La sostenibilità? Non è un algoritmo

La sostenibilità è sempre più importante, anche perché i paradigmi della globalizzazione hanno mostrato i loro limiti

“La sostenibilità non è un algoritmo”, scandisce Mauro Magatti nell’intervento conclusivo della Summer School 2019 del Ceur.

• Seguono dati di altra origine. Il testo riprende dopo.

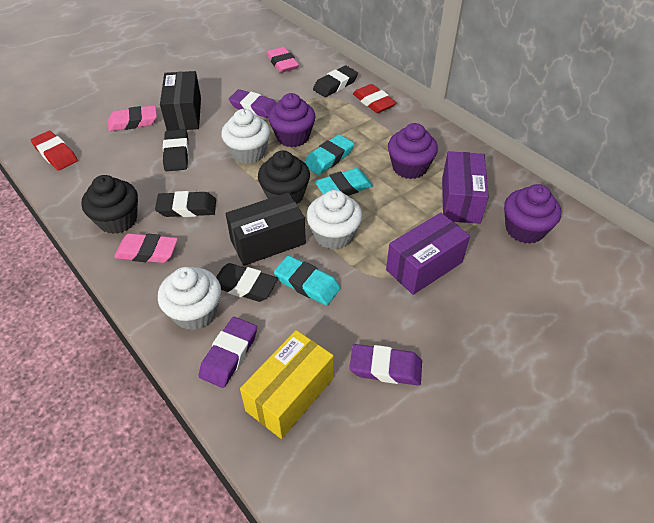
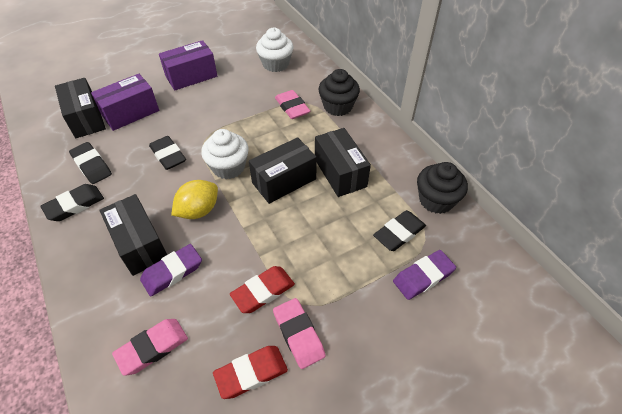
black box: 2 -> 4
purple cupcake: 3 -> 0
purple eraser: 3 -> 2
turquoise eraser: 3 -> 0
white cupcake: 3 -> 2
yellow box: 1 -> 0
yellow lemon: 0 -> 1

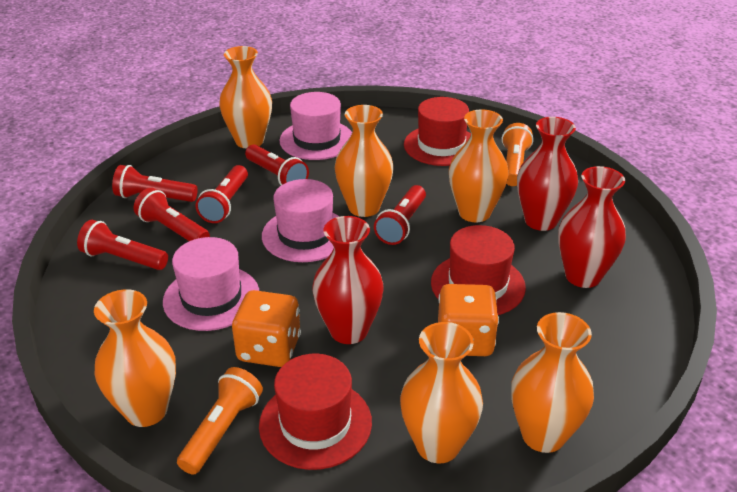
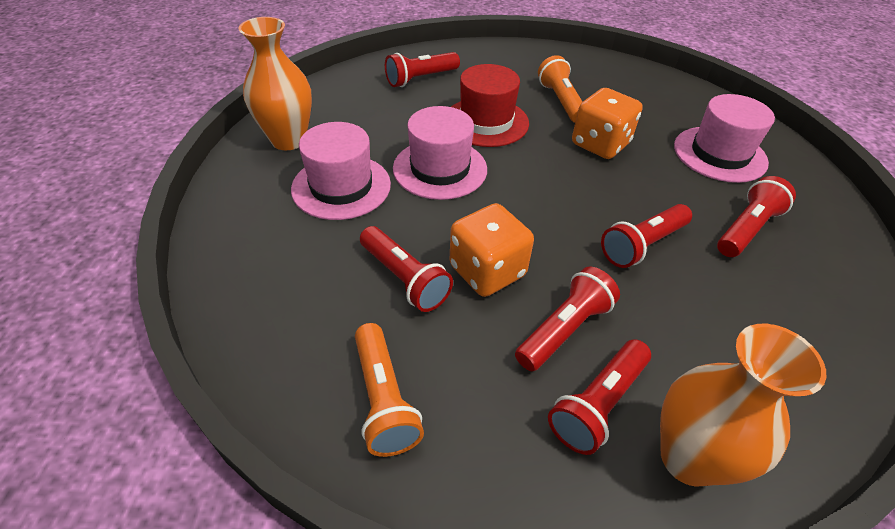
orange vase: 6 -> 2
red hat: 3 -> 1
red vase: 3 -> 0

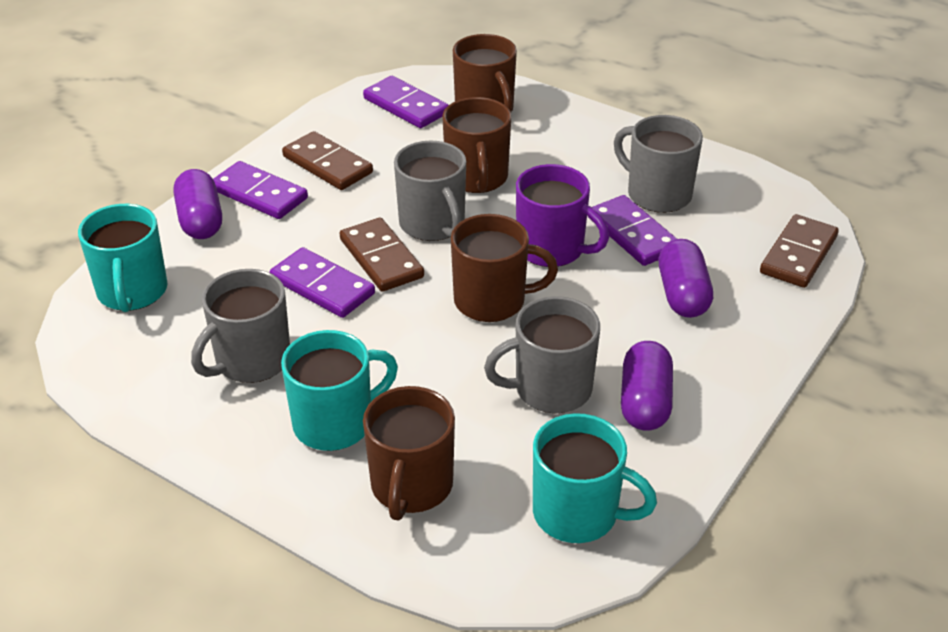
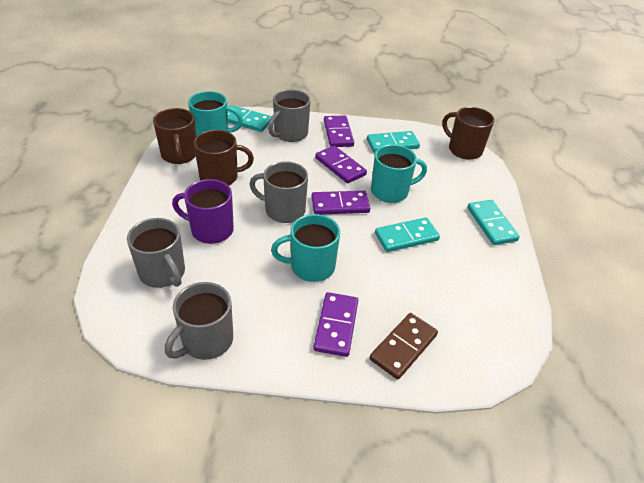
brown domino: 3 -> 1
brown mug: 4 -> 3
purple capsule: 3 -> 0
turquoise domino: 0 -> 4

Il sociologo della Cattolica proietta l’intensa due giorni al Camplus milanese di Turro verso altri appuntamenti di grande livello politico-culturale: il forum “The Economy of Francesco”, nel marzo 2020, con la partecipazione del Papa; e la 49esima Settimana Sociale dei cattolici italiani – nel 2021 a Taranto – focalizzata sull’enciclica “Laudato Sì”. Ma è stato proprio Francesco – ricorda – a impostare per primo in modo chiaro e completo il dibattito globale su una categoria – la sostenibilità – che non è né tecnica, né economica, ma “umana”, anzi: “antropologica”.

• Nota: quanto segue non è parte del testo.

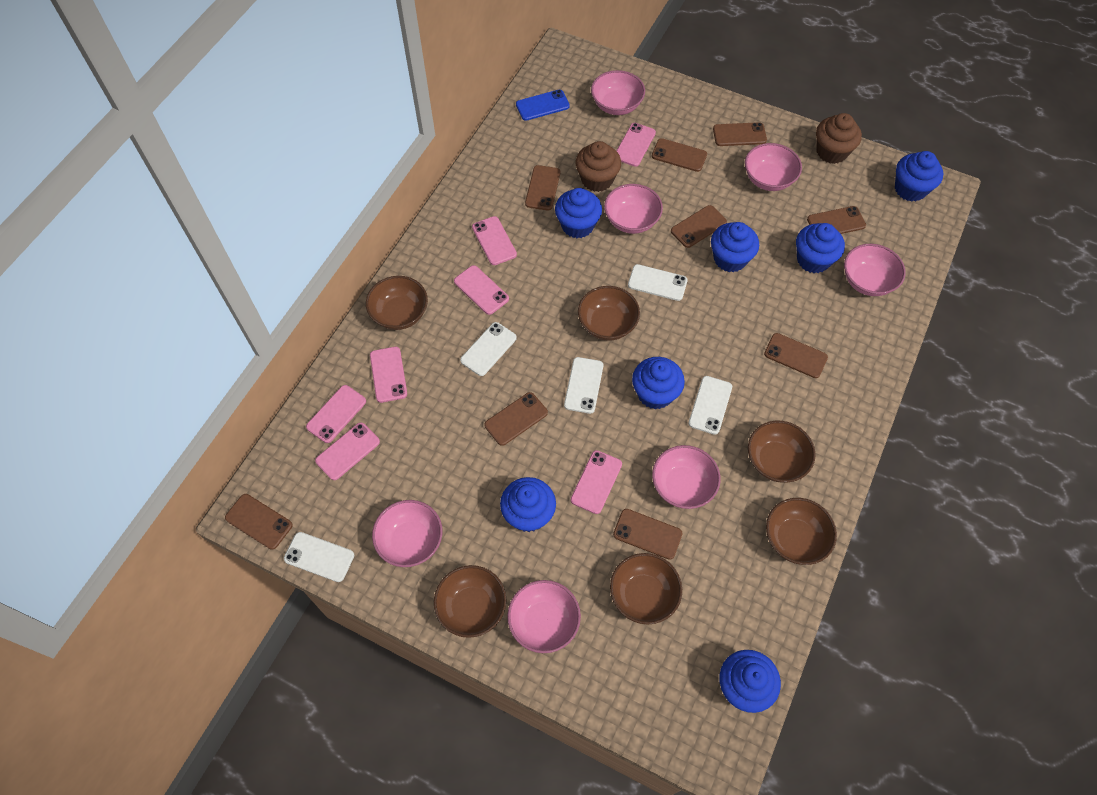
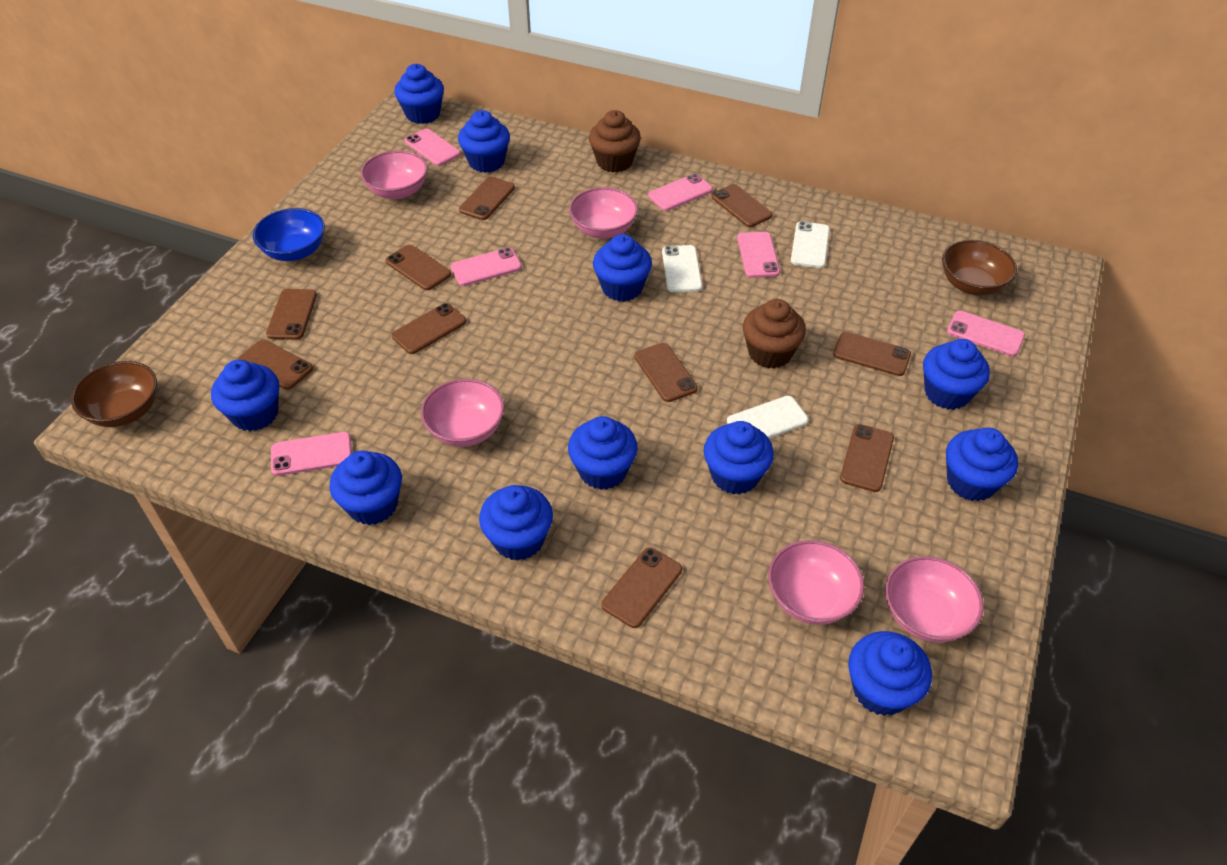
blue bowl: 0 -> 1
blue cupcake: 7 -> 11
blue phone: 1 -> 0
brown bowl: 6 -> 2
brown phone: 9 -> 10
pink bowl: 7 -> 5
pink phone: 7 -> 6
white phone: 5 -> 3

“Nel 2050, secondo alcune previsioni, metà delle terre emerse potrebbero essere inabitabili per il global warming”, ha rammentato Magatti, “ma affrontarlo in termini di sostenibilità non vuol dire predisporre soluzioni tecnologiche a trent’anni: vuol dire invece parlare di come sono in relazione fa loro gli abitanti del pianeta oggi”. E vuol dire elaborare una critica reale e non demagogica di un’era – non ancora conclusa – in cui la sostenibilità è stata ridotta a un postulato mitologico: non esistono limiti alla crescita su ogni terreno (ricerca tecnico-scientifica, Pil, grandezze finanziarie e quindi anche demografia e flussi migratori)”.  

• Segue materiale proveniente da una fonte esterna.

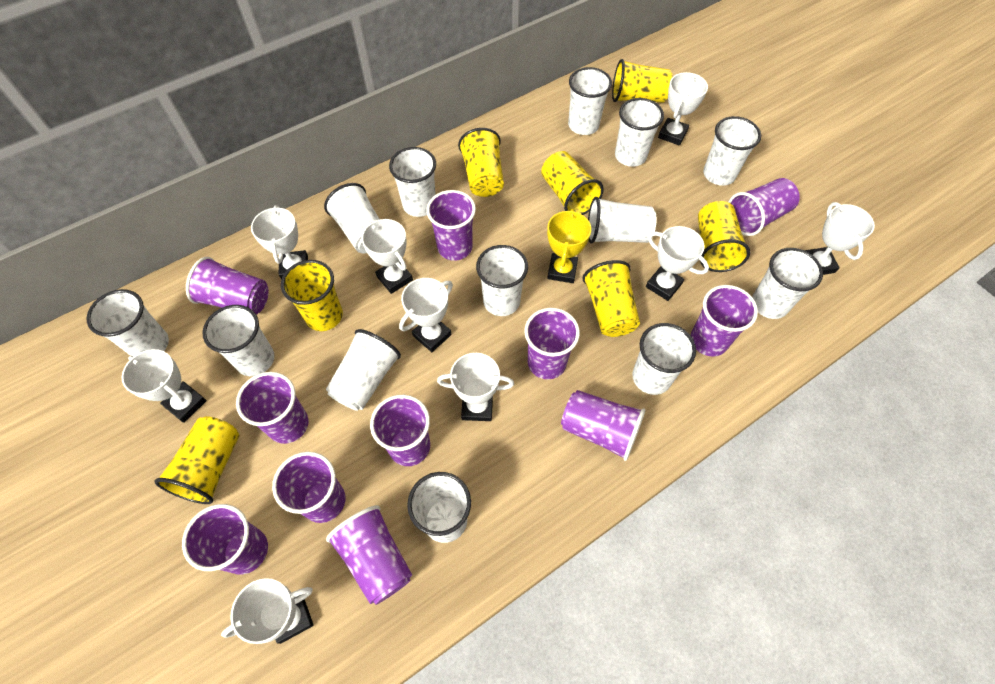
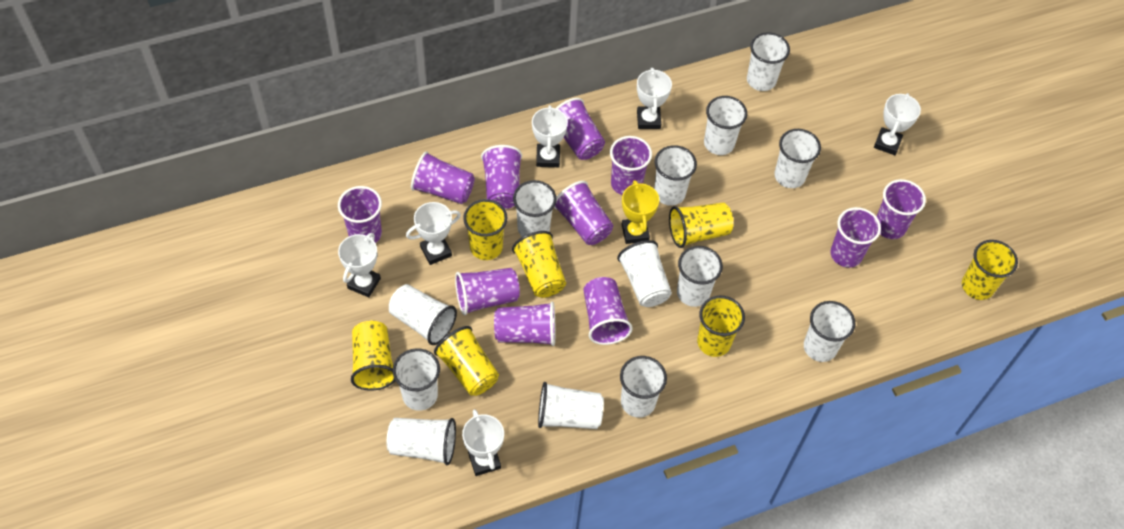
white trophy: 9 -> 6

Oggi è invece chiaro a tutti che i paradigmi ideologici della globalizzazione iperliberista hanno prodotto un gigantesco caso di studio di “insostenibilità”. “La razionalità espressa nell’individualismo utilitarista è superata”: non è più possibile immaginare il mondo come una macchina di compensazione di aspettative di consumo del singolo. È indispensabile allargare e approfondire gli strumenti di analisi e governo della realtà.

Quale “teoria e pratica della sostenibilità“? Sono più di tre secoli che l’economista Malthus ha per primo avvertito che “lasciando fare” all’uomo le crisi di sostenibilità sarebbero state certe a scadenza periodica: lo sarebbero state per quantità di risorse a disposizione di ogni uomo e per lo sfruttamento di un pianeta finito nelle sue dimensioni fisiche.  Ma nel XXI secolo – ha raccontato Beppe Folloni al Ceur – i ponderosi modelli della World Bank in sé sono meno attrattivi di un progetto Avsi che la stessa Banca Mondiale ha appoggiato nello stato brasiliano di Salvador de Bahia. Se non c’è “educazione”, se non c’è la “sussidiarietà” generata anzitutto dalla fiducia nelle persone, tutte quelle che assieme partecipano a un’esperienza di riscatto e sviluppo.



Ma la sostenibilità non è destinata a restare in fondo un’utopia. Certo che sì, ha ripetuto al Camplus Enrico Giovannini, già presidente dell’Istat e ministro del Lavoro e oggi presidente dell’ASviS. Rischiamo seriamente di vivere “in un mondo che non vogliamo”. L’agenda 2030 dell’Onu – 17 grandi obiettivi, 169 target operativi, 240 indicatori da monitorare – rappresenta un tentativo avanzato di “pensare l’impensabile”. Ma soprattutto di chiamare ogni uomo – oggi – a pensare alle proprie responsabilità.